» AVAILABLE RECORDS
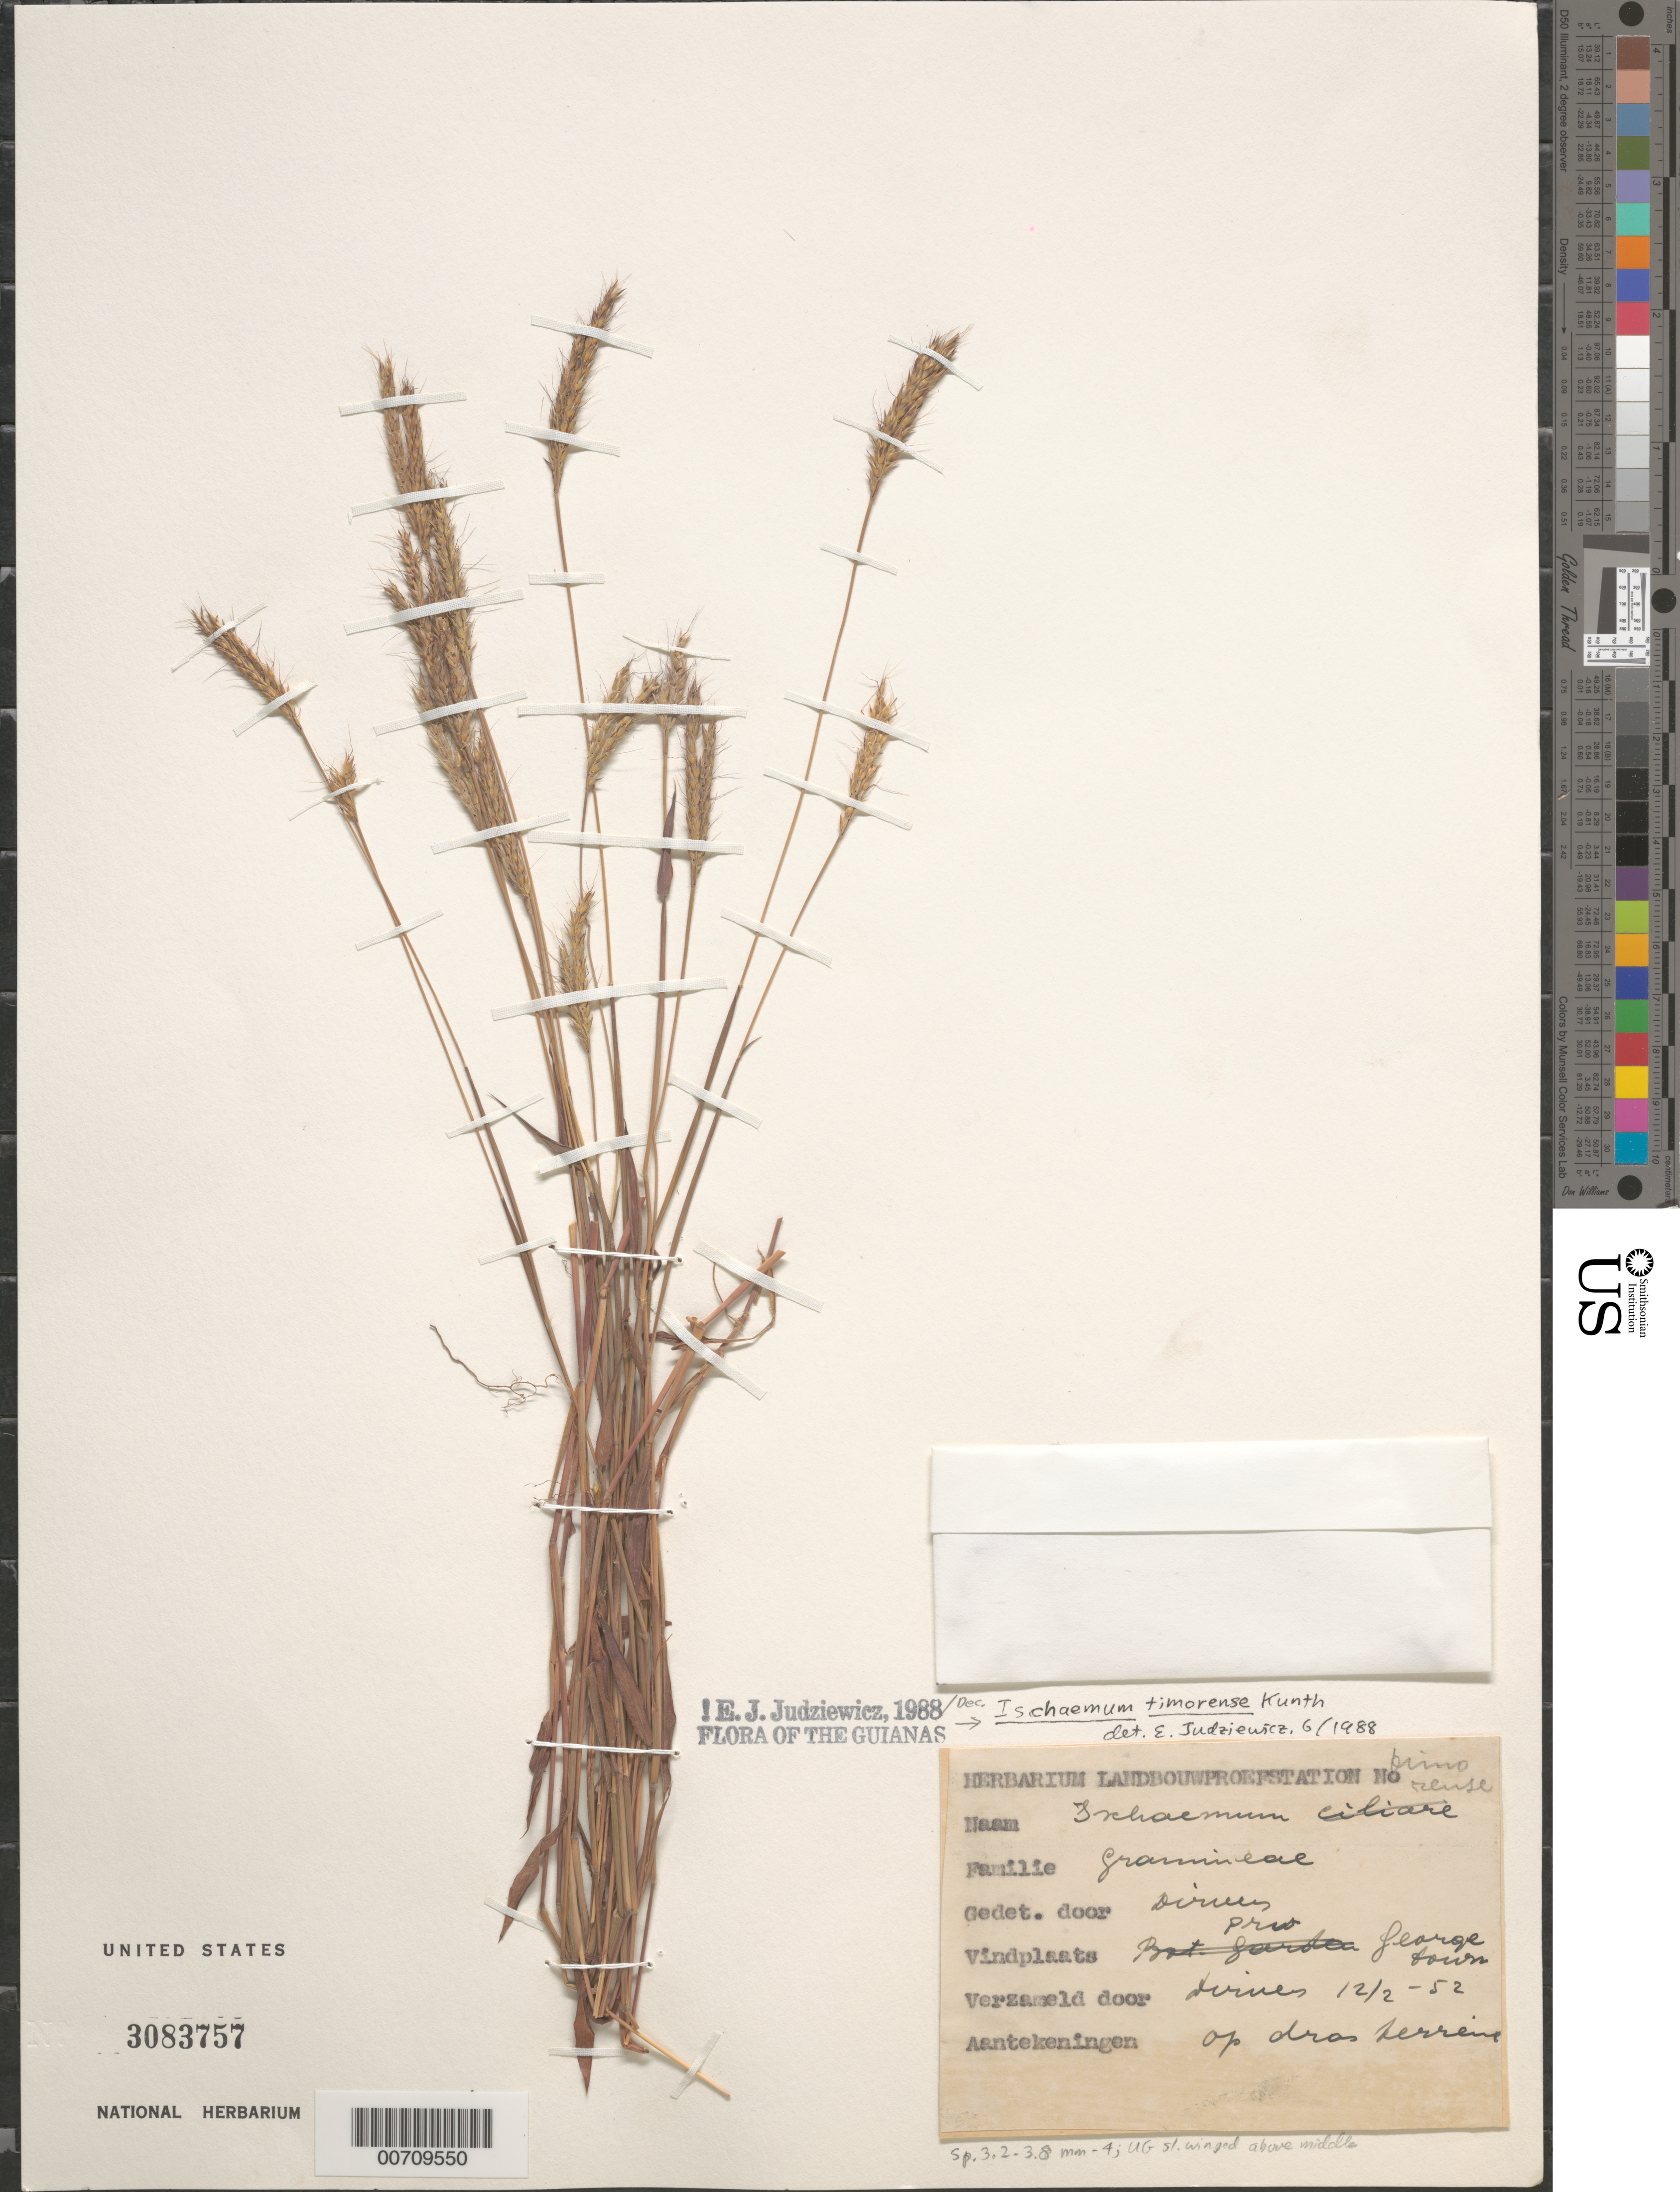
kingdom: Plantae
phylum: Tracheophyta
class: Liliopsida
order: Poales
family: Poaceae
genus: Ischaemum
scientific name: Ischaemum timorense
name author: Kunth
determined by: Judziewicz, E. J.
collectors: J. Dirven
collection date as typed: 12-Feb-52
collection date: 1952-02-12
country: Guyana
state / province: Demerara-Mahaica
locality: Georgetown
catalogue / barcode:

» EXERCISE INSTRUCTIONS
Reproduce the whole listing above line for line with every character unchanged, and leave out the picture.

» FULL ANSWER
kingdom: Plantae
phylum: Tracheophyta
class: Liliopsida
order: Poales
family: Poaceae
genus: Ischaemum
scientific name: Ischaemum timorense
name author: Kunth
determined by: Judziewicz, E. J.
collectors: J. Dirven
collection date as typed: 12-Feb-52
collection date: 1952-02-12
country: Guyana
state / province: Demerara-Mahaica
locality: Georgetown
catalogue / barcode:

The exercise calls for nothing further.